Mieux répondre aux besoins, c’est d’abord accroître le soutien aux plus faibles : personnes âgées, en situation du handicap, chômeurs de longue durée doivent être au centre des priorités du département. Mais il y a aussi beaucoup à faire pour les collèges, pour ne citer que ce domaine.

S’engager dans un projet

La majorité départementale, sous l’autorité de son chef de file, s’est concentrée sur la gestion. Sans donner un cap : rien ou si peu pour la transition énergétique, par exemple. Ainsi, le projet de collège à Questembert ne semble pas intégrer la production d’électricité photovoltaïque, en tout cas si l’on se réfère à la vue diffusée sur le site du collège Jean-Loup Chrétien. Et lorsque le recours au bois énergie est évoqué, c’est pour des chaudières à pellets, alors que l’usage des plaquettes de bois permettrait plus facilement de s’appuyer sur des productions locales en circuit court.

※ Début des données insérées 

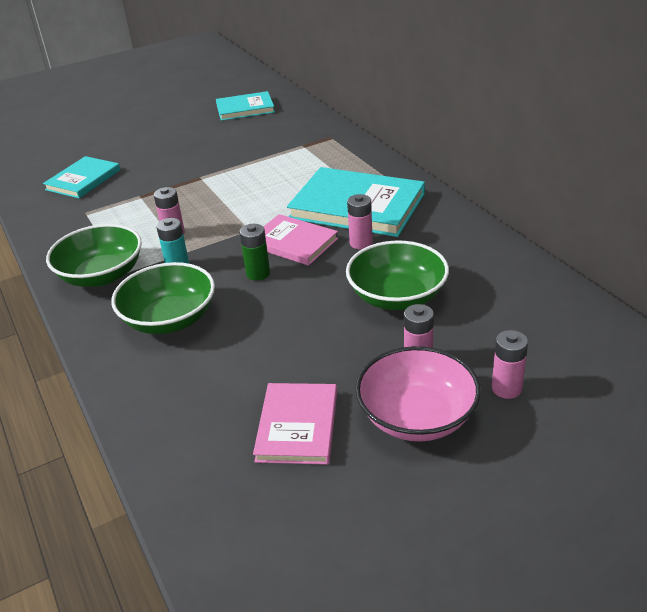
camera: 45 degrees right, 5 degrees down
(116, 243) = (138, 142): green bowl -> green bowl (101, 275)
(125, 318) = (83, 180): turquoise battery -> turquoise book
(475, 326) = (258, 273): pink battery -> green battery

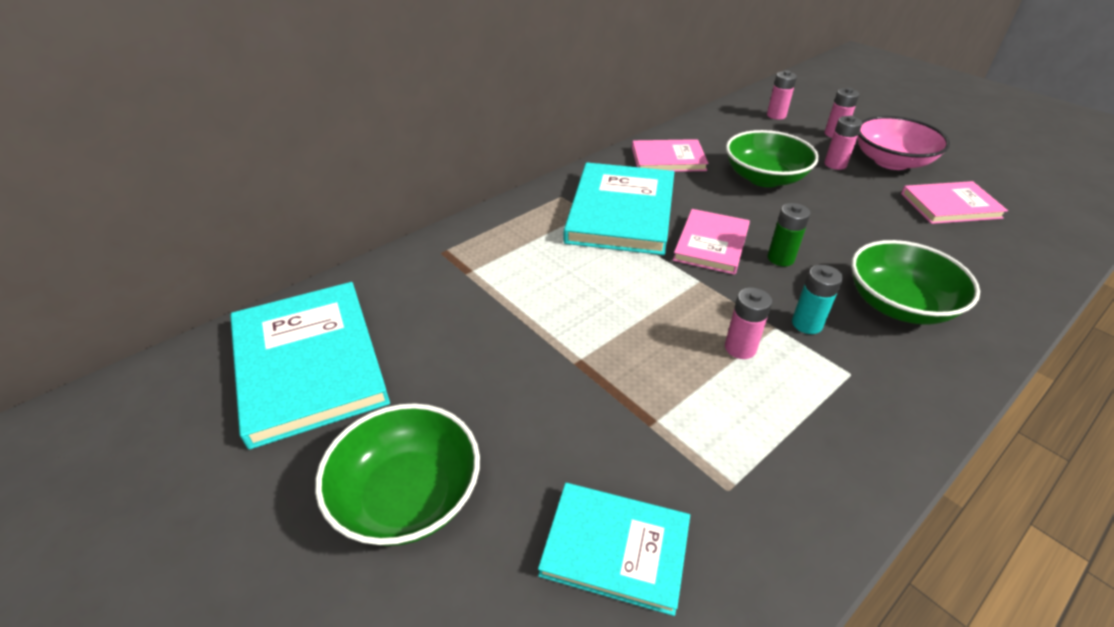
camera: 105 degrees left, 5 degrees up
(101, 275) = (871, 395): green bowl -> green bowl (408, 496)
(245, 108) = (308, 364): turquoise book -> turquoise book, size x1.68
(361, 243) = (692, 203): pink battery -> pink battery (776, 115)
(450, 242) = (668, 159): none -> pink book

Le département a aussi la charge des Espaces naturels sensibles... dont personne ne semble se préoccuper. Il est vrai que le président sortant a toujours été un farouche opposant au Parc Naturel Régional du Golfe ! Comme d’ailleurs aussi à la création de l’Etablissement Public Foncier de Bretagne.

Les compétences du département sont désormais restreintes au point qu’on pourrait imaginer la suppression de cette institution. En attendant, la situation actuelle devrait permettre à des élus plus ambitieux, plus imaginatifs, plus motivés même (?) de s’investir et de mobiliser les citoyens… et d’abord les électeurs.

Le groupe des élus de gauche

En 2015, quatre cantons seulement avaient élu des conseillers départementaux de gauche. Ils avaient publié un bilan de mi-mandat que vous pouvez trouver ici. Nous regarderons avec intérêt les propositions pour les élections de juin.